With the passage of time, the bourgeois governments have been demonstrating more and more shrewdness in suppressing truth, manipulate figures, float manufactured data and dish out all waffles to hide what is there up their sleeves. The BJP government under PM Modi can surely claim the title of ‘‘Vishwaguru’’ (global teacher) in this regard. Every time the budget preceded by the Economic Survey are placed, it appears that the BJP government has put in place a skilled team who know how to use some lingual gymnastics to shield the reality, how to fleece people more fiercely with an angel’s face with a devil’s purpose. That is why, as we mentioned at the outset, the budget speech is so drafted as to project an angelic face while the devil is camouflaged in the annexures.

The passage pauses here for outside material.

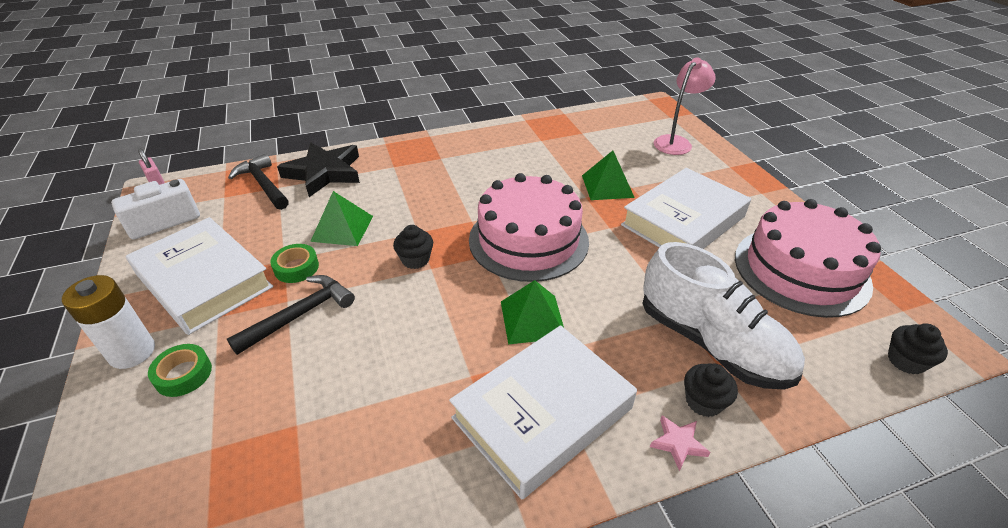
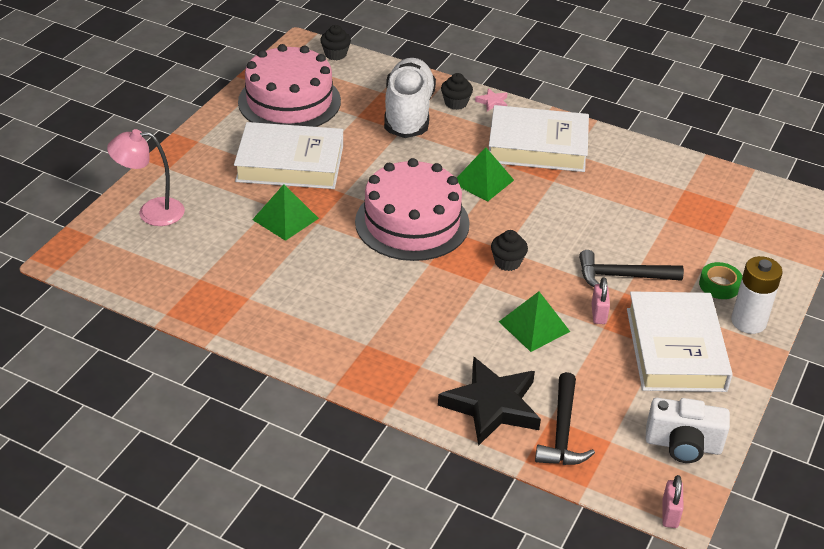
camera: 135 degrees left, 0 degrees up
(296, 268) = (598, 314): green tape -> pink padlock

As capitalism following its own laws will become more crisis-ridden, turn more reactionary and despotic, its servitors find out newer trickeries to deceive the masses by vending dreams and refraining from providing a report card of their past performance.
Those on the payroll of the ruling monopolists think that they are clever enough to take people for a ride. But, sorry gentlemen, you are mistaken! There are persons cleverer than you. They have ability to ferret out the truth from the surfeit of counterfeit statistics, promises, drum-beatings and pedagogies. More the consciousness dawns upon common oppressed people, more vociferous they would become against such deceits and deprivations of yours, the shameless servitors of decadent, moribund, utterly corrupt and despotic capitalism. They will close their ranks in right earnest and embrace the path of united, organized and prolonged struggle under genuine revolutionary leadership to take out the veneer of your murky face.